## [What you will do]
Answer these questions about the article on West Coast newspapers and port mediation:
1. In which two newspapers did the new editorials appear?
2. Which two crops in the state did the Seattle Times cite?
3. Which labor issues did the Long Beach Press Telegram say an objective third party should handle?

West Coast newspapers side with port employers in call for federal mediation

West Coast newspapers side with port employers in call for federal mediation

Two more U.S. West Coast newspapers have come out in support of a federal mediator to enter the stalled and increasingly acrimonious West Coast longshore negotiations, effectively siding with employers who have called for mediation.

The International Longshore and Warehouse has not agreed to mediation through a spokesman told the Seattle Times on Friday that the option is under consideration.

The editorials further ramp up public pressure on the union to agree to mediation as a way to resolve negotiations under way since May with no resolution after months of disruption on the docks that have led to delays losses for importers and exporters. They follow earlier editorials in December calling for mediation and criticizing the stalemate. The new editorials, in the Seattle Times and Long Beach Press Telegram, were balanced in not blaming one side or the other for the impasse.

In an editorial on Jan. 4, the Seattle Times said, “It’s time for a mediator to help forge an agreement to get ports functioning at full speed again,” citing the impact on the state’s potato and apple crops. “Instead of improving the movement of goods and making the ports more efficient, the stalemate is hurting the trade industry that is vital to Washington’s economy.”

The Long Beach Press Telegram said in an editorial that the ongoing impasse and its impact is “simply inexcusable. Enough is enough. It’s time to call in a federal mediator and resolve contract negotiations.”

The two sides, it said, “should go to the table in front of a federal mediator and argue their cases. Let an objective third party handle the sticky labor issues of pensions, work rules and jurisdiction.”

The New Year began with no breakthrough in sight. The Pacific Maritime Association, which represents employers, moved forward last week with a plan to call out fewer dockworkers to work ships saying the marine terminal container yards are full due to what it says is the ILWU’s refusal to provide adequate labor to work the yards.


This is good news. Key is media pressure, thereby leading to public pressure. You know, a legislation that would require a mediator after x months of negotiation or other thresh holds such as vessel count outside ports would help. Any number of common sense applications would do as well.

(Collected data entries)
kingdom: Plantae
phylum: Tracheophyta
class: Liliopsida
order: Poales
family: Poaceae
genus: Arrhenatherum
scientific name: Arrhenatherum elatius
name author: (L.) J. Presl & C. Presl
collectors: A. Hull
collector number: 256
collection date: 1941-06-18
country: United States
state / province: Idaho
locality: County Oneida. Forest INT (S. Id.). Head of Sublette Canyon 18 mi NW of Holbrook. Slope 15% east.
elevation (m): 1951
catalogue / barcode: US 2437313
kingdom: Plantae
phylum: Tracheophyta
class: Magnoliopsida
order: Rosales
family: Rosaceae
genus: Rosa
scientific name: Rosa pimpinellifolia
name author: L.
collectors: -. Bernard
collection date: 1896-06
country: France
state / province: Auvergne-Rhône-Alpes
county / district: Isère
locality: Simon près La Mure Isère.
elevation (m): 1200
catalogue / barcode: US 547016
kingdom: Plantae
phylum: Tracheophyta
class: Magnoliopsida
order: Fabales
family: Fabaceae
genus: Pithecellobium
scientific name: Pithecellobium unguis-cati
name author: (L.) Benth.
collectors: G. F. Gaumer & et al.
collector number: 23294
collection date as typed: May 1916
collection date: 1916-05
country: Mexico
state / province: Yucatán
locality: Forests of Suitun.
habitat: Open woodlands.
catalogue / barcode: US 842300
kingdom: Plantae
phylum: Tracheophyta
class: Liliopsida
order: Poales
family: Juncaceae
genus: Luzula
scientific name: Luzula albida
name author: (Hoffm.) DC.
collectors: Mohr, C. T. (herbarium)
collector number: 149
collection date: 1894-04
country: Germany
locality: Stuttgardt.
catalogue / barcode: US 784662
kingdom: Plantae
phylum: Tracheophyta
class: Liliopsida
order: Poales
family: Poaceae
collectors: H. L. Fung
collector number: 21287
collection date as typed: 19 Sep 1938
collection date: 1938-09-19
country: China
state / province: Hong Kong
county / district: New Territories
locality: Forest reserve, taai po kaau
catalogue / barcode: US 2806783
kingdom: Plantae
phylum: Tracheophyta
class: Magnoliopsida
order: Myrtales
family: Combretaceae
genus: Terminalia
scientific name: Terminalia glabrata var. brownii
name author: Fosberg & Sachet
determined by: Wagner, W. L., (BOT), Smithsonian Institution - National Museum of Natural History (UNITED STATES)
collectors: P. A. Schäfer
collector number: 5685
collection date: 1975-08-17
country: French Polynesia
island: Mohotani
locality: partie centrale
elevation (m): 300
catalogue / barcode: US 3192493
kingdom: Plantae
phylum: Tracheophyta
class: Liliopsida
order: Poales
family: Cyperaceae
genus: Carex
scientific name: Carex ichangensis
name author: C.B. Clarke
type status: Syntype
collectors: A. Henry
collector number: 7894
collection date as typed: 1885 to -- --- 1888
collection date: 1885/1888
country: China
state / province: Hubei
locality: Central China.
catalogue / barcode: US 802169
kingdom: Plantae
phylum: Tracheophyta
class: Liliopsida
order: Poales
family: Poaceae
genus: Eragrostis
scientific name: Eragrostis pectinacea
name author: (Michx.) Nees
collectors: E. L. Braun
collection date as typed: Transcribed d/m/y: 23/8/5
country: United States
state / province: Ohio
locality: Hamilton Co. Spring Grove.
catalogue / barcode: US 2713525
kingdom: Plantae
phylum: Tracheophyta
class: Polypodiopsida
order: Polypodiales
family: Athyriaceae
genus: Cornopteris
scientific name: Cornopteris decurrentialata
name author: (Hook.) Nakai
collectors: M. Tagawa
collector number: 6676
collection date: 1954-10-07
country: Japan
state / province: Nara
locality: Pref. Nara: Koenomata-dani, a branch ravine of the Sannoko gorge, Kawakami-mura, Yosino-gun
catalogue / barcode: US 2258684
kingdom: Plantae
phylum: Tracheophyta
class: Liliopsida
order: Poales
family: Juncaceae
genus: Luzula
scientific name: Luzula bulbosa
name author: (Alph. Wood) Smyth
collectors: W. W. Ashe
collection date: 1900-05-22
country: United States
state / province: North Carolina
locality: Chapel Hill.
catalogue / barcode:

## [Response area]
1. The Seattle Times and the Long Beach Press Telegram.
2. Potatoes and apples.
3. Pensions, work rules and jurisdiction.